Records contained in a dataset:

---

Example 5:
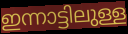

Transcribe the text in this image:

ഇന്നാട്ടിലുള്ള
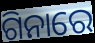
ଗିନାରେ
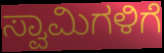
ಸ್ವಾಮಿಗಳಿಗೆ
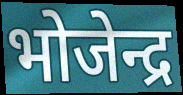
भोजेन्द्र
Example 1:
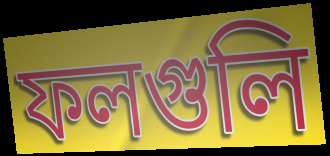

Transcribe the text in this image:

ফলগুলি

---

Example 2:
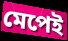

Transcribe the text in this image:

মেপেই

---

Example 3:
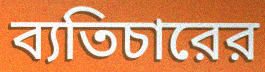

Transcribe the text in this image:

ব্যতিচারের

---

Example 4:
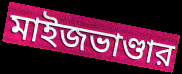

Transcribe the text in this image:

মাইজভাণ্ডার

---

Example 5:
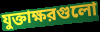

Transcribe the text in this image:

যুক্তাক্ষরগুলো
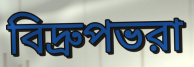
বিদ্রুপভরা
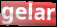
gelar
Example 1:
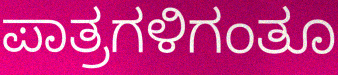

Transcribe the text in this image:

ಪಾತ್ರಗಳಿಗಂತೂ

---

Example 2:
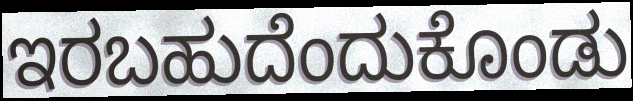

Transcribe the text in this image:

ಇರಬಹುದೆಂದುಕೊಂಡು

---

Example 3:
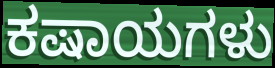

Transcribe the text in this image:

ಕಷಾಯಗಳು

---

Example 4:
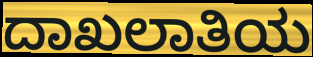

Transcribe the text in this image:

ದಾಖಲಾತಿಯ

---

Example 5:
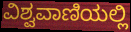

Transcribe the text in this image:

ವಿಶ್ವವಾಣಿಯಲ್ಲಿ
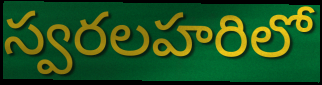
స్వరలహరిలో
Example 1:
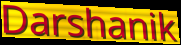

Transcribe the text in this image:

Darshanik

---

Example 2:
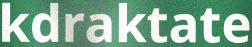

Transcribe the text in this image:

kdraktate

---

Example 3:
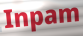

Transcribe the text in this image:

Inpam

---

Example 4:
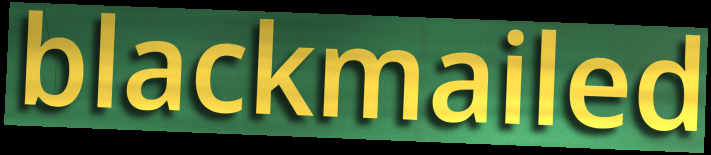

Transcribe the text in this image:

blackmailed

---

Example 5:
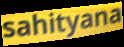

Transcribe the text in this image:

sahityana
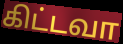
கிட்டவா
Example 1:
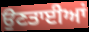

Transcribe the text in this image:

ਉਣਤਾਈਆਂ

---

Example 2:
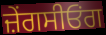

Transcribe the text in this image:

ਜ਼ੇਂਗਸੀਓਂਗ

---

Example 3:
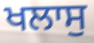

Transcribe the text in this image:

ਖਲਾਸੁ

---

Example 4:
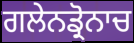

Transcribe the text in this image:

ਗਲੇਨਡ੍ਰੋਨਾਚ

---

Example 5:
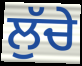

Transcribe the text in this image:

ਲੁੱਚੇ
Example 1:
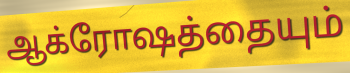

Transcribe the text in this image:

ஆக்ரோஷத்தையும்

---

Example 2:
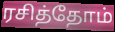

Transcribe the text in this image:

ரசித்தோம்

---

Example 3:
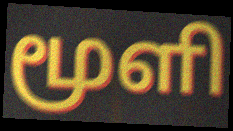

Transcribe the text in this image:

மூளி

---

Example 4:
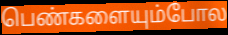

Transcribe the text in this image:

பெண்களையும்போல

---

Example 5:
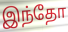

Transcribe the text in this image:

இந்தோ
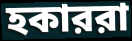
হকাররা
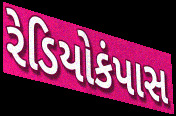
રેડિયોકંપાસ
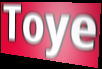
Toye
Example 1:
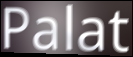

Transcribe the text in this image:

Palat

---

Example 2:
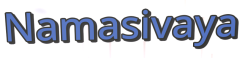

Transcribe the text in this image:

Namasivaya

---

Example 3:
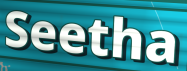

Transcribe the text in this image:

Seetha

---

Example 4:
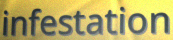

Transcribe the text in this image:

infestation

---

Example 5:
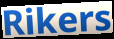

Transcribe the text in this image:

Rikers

• **Your instructions**
For every entry above, write it out exactly and remove any image.

• **Written reply**
---

Example 5:

Transcribe the text in this image:

ഇന്നാട്ടിലുള്ള
ଗିନାରେ
ಸ್ವಾಮಿಗಳಿಗೆ
भोजेन्द्र
Example 1:

Transcribe the text in this image:

ফলগুলি

---

Example 2:

Transcribe the text in this image:

মেপেই

---

Example 3:

Transcribe the text in this image:

ব্যতিচারের

---

Example 4:

Transcribe the text in this image:

মাইজভাণ্ডার

---

Example 5:

Transcribe the text in this image:

যুক্তাক্ষরগুলো
বিদ্রুপভরা
gelar
Example 1:

Transcribe the text in this image:

ಪಾತ್ರಗಳಿಗಂತೂ

---

Example 2:

Transcribe the text in this image:

ಇರಬಹುದೆಂದುಕೊಂಡು

---

Example 3:

Transcribe the text in this image:

ಕಷಾಯಗಳು

---

Example 4:

Transcribe the text in this image:

ದಾಖಲಾತಿಯ

---

Example 5:

Transcribe the text in this image:

ವಿಶ್ವವಾಣಿಯಲ್ಲಿ
స్వరలహరిలో
Example 1:

Transcribe the text in this image:

Darshanik

---

Example 2:

Transcribe the text in this image:

kdraktate

---

Example 3:

Transcribe the text in this image:

Inpam

---

Example 4:

Transcribe the text in this image:

blackmailed

---

Example 5:

Transcribe the text in this image:

sahityana
கிட்டவா
Example 1:

Transcribe the text in this image:

ਉਣਤਾਈਆਂ

---

Example 2:

Transcribe the text in this image:

ਜ਼ੇਂਗਸੀਓਂਗ

---

Example 3:

Transcribe the text in this image:

ਖਲਾਸੁ

---

Example 4:

Transcribe the text in this image:

ਗਲੇਨਡ੍ਰੋਨਾਚ

---

Example 5:

Transcribe the text in this image:

ਲੁੱਚੇ
Example 1:

Transcribe the text in this image:

ஆக்ரோஷத்தையும்

---

Example 2:

Transcribe the text in this image:

ரசித்தோம்

---

Example 3:

Transcribe the text in this image:

மூளி

---

Example 4:

Transcribe the text in this image:

பெண்களையும்போல

---

Example 5:

Transcribe the text in this image:

இந்தோ
হকাররা
રેડિયોકંપાસ
Toye
Example 1:

Transcribe the text in this image:

Palat

---

Example 2:

Transcribe the text in this image:

Namasivaya

---

Example 3:

Transcribe the text in this image:

Seetha

---

Example 4:

Transcribe the text in this image:

infestation

---

Example 5:

Transcribe the text in this image:

Rikers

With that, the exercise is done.